(RECORD EXTRACTS)
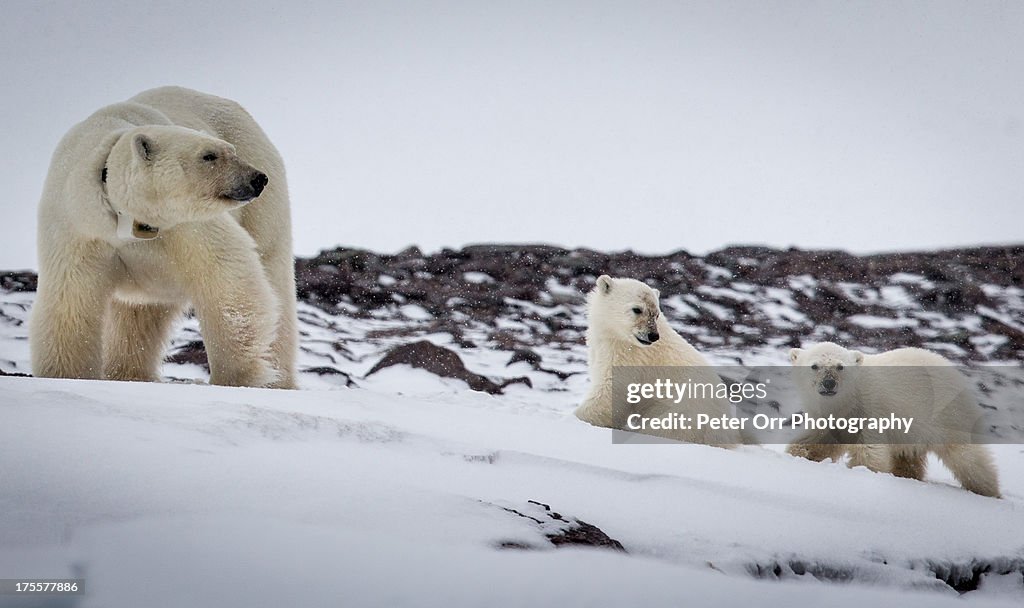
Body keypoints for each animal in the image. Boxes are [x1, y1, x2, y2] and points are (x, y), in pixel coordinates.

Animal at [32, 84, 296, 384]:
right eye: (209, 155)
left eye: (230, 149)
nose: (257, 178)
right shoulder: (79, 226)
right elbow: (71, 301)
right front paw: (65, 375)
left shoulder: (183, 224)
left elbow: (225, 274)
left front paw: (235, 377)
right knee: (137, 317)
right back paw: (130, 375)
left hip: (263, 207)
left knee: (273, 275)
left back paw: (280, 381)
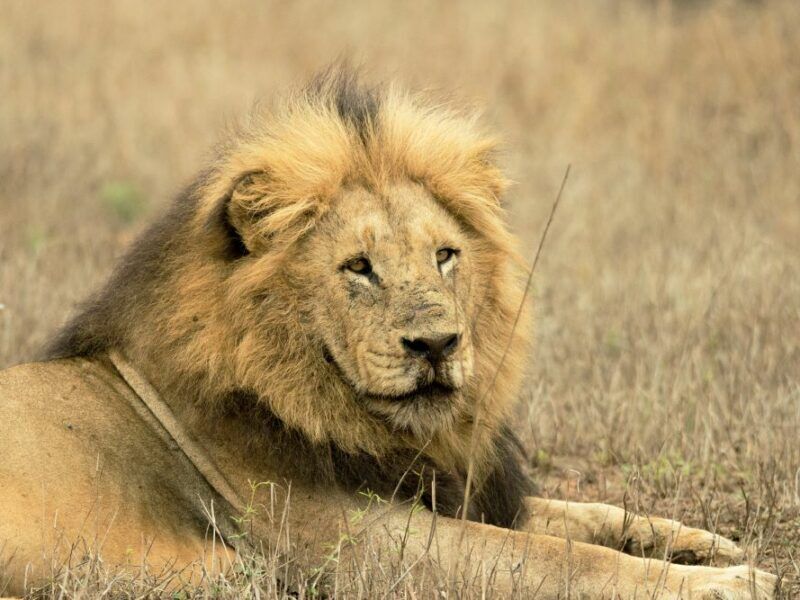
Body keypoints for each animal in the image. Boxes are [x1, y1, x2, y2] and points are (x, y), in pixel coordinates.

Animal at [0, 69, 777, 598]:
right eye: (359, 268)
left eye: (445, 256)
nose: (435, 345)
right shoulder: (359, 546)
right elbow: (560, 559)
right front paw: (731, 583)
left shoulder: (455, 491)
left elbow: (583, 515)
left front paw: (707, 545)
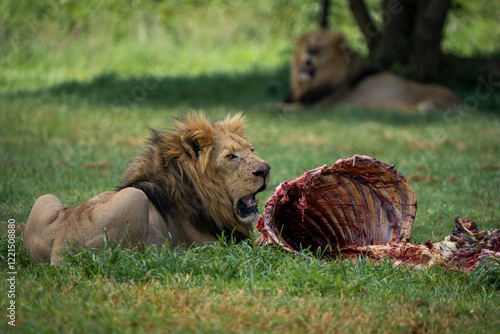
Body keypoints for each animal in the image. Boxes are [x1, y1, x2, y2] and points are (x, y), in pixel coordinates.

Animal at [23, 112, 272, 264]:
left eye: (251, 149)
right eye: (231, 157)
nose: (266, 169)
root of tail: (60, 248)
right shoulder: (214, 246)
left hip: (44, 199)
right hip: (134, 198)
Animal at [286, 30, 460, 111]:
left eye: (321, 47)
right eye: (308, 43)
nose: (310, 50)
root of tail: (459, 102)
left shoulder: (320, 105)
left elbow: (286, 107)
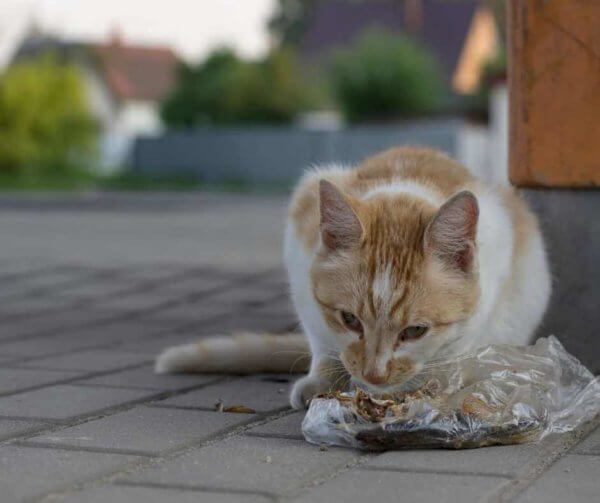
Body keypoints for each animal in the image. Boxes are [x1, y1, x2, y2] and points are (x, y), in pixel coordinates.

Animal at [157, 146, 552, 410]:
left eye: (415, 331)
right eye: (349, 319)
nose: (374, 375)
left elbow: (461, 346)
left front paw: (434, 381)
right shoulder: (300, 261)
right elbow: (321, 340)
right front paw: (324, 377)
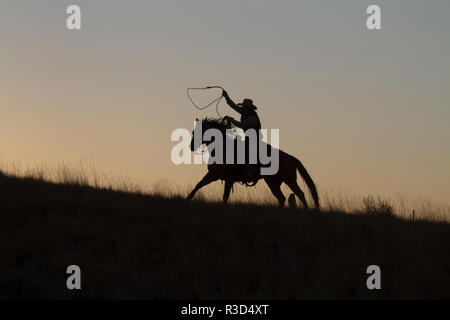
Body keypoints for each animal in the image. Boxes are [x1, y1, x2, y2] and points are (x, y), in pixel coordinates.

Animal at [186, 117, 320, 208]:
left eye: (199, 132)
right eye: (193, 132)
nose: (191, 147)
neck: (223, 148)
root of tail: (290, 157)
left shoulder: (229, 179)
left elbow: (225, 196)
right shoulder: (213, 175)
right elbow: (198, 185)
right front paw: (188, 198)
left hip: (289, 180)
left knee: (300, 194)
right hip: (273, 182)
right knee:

(PROBLEM) The records above, minus their pictures, are to be returned verbatim.

(RESULT FOR THIS EXERCISE)
Body keypoints for each animal in the image. Boxes are [x1, y1, x2, y2] and points are (x, y), in pixel coordinates.

Animal at [32, 84, 296, 384]:
right eye: (209, 155)
left eye: (230, 149)
nose: (257, 178)
right shoulder: (79, 226)
right elbow: (71, 301)
right front paw: (65, 375)
left shoulder: (183, 224)
left elbow: (225, 274)
left front paw: (235, 377)
right knee: (137, 317)
right back paw: (130, 375)
left hip: (263, 207)
left knee: (273, 275)
left back paw: (280, 381)
Body keypoints for each animal in the image. Boxes are [x1, y1, x2, y2] and points are (x, y), in pixel coordinates.

Animal at [0, 69, 777, 598]:
right eye: (359, 268)
left eye: (445, 256)
nose: (435, 345)
right shoulder: (359, 546)
right elbow: (560, 559)
right front paw: (731, 583)
left shoulder: (455, 491)
left elbow: (583, 515)
left front paw: (707, 545)
Body keypoints for each animal in the image. Boxes are [x1, y1, x2, y2] and points are (x, y), in pixel coordinates.

Animal at [23, 112, 272, 264]:
left eye: (251, 149)
right eye: (231, 157)
nose: (266, 169)
root of tail: (60, 248)
right shoulder: (214, 246)
left hip: (44, 199)
right hip: (134, 198)
Animal at [286, 30, 460, 111]:
left eye: (321, 47)
right eye: (308, 43)
nose: (310, 50)
root of tail: (459, 102)
left shoulder: (320, 105)
left elbow: (286, 107)
Body keypoints for each animal in the image. Boxes are [x1, y1, x2, y2] and points are (x, y), in pixel coordinates.

Animal at [157, 146, 552, 410]:
left eye: (415, 331)
right eye: (349, 319)
nose: (374, 375)
left elbow: (461, 346)
left front paw: (434, 381)
right shoulder: (300, 261)
right elbow: (321, 340)
right front paw: (324, 377)
Body keypoints for each animal in the image. Boxes are [x1, y1, x2, y2] and points are (x, y), in pixel coordinates.

Animal at [186, 117, 320, 208]:
left eye: (199, 132)
right eye: (193, 132)
nose: (191, 147)
neck: (223, 148)
root of tail: (290, 157)
left shoulder: (229, 179)
left elbow: (225, 196)
right shoulder: (213, 175)
right elbow: (198, 185)
right front paw: (188, 198)
left hip: (289, 180)
left knee: (300, 194)
right hip: (273, 182)
right knee:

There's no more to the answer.